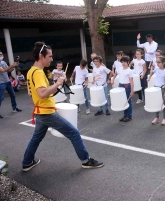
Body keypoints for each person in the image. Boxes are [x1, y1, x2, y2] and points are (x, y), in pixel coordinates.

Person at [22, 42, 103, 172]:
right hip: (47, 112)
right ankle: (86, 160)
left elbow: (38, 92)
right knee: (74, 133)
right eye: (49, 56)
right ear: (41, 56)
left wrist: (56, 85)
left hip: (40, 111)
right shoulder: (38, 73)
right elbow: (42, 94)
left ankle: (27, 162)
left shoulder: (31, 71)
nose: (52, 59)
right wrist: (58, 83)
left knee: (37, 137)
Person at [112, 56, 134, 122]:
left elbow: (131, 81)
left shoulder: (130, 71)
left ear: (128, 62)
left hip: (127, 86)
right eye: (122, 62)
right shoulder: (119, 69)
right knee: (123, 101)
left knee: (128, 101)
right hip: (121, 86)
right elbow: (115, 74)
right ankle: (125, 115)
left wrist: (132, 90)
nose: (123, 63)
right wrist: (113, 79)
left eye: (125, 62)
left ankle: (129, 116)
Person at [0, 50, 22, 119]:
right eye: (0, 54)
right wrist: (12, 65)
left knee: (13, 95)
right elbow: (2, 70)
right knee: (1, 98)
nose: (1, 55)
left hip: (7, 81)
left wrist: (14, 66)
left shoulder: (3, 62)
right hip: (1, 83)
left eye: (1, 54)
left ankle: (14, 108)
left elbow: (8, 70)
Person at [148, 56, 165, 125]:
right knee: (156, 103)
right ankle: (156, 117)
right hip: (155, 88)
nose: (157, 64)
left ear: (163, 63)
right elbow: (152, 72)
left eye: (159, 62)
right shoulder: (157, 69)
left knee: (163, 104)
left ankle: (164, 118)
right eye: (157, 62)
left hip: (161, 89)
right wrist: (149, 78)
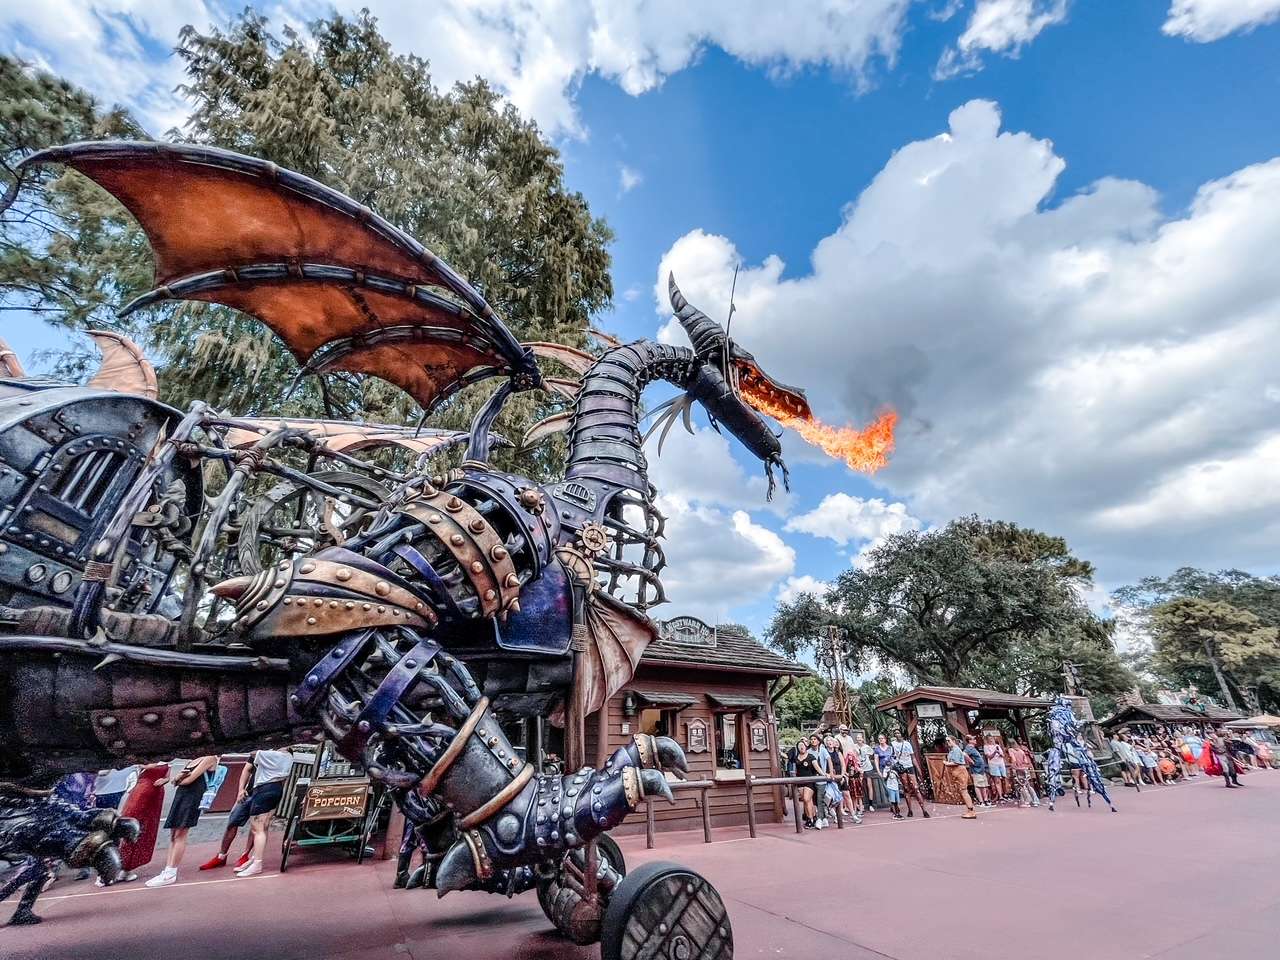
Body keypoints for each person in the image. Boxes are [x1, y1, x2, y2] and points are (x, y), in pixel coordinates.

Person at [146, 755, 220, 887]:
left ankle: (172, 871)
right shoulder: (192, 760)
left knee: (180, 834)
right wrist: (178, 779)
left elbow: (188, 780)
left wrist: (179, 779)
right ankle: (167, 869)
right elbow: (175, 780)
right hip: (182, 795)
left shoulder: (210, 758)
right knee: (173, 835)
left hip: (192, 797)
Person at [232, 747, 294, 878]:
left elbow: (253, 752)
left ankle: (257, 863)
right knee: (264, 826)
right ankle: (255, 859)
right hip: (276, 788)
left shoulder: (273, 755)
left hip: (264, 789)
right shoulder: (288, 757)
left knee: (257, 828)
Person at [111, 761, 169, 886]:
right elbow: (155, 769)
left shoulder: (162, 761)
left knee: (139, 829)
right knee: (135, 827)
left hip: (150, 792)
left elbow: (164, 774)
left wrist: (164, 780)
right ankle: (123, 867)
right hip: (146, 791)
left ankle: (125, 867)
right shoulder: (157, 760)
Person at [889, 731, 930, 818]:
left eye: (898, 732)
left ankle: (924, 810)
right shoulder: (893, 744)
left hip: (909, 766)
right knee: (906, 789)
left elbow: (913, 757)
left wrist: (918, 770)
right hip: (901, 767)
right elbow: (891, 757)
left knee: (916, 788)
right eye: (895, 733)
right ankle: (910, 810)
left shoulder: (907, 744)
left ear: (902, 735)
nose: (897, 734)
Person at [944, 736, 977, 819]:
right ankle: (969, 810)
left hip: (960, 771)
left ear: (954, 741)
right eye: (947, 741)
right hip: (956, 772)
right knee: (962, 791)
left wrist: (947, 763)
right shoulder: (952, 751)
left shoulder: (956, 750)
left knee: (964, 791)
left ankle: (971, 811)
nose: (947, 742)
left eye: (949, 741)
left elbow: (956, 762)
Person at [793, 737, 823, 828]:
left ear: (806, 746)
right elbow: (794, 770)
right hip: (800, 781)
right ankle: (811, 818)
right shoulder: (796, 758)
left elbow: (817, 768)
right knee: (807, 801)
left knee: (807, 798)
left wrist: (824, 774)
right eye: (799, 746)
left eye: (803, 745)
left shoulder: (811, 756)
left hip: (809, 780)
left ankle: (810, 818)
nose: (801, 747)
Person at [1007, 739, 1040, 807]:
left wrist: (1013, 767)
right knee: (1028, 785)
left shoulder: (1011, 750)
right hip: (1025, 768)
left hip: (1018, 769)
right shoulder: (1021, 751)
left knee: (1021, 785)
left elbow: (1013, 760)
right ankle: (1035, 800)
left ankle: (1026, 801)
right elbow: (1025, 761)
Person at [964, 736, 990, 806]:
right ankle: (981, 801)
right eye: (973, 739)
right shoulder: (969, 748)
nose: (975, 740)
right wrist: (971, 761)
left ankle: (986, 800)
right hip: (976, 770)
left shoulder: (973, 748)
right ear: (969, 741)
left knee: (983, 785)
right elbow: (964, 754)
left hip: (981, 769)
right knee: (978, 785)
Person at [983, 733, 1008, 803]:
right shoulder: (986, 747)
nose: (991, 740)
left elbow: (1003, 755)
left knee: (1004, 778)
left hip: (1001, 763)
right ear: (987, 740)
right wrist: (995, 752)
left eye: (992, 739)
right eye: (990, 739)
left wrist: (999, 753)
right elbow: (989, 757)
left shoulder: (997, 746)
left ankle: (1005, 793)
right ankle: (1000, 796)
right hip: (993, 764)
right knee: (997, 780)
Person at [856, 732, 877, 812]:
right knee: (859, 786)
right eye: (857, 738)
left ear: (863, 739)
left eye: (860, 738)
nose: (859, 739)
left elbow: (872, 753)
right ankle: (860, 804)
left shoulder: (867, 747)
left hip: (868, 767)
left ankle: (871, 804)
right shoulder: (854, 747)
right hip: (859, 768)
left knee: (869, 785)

──────────────────────────────

_About this task:_ Retype, exactly and in full, the lines above from the one containing "left ankle: (986, 800)" through the one containing "left eye: (860, 738)".

_Task output:_
left ankle: (986, 800)
right hip: (976, 770)
left shoulder: (973, 748)
right ear: (969, 741)
left knee: (983, 785)
right elbow: (964, 754)
left hip: (981, 769)
right knee: (978, 785)
Person at [983, 733, 1008, 803]:
right shoulder: (986, 747)
nose: (991, 740)
left elbow: (1003, 755)
left knee: (1004, 778)
left hip: (1001, 763)
right ear: (987, 740)
right wrist: (995, 752)
left eye: (992, 739)
right eye: (990, 739)
left wrist: (999, 753)
right elbow: (989, 757)
left shoulder: (997, 746)
left ankle: (1005, 793)
right ankle: (1000, 796)
right hip: (993, 764)
right knee: (997, 780)
Person at [856, 732, 877, 812]:
right knee: (859, 786)
right eye: (857, 738)
left ear: (863, 739)
left eye: (860, 738)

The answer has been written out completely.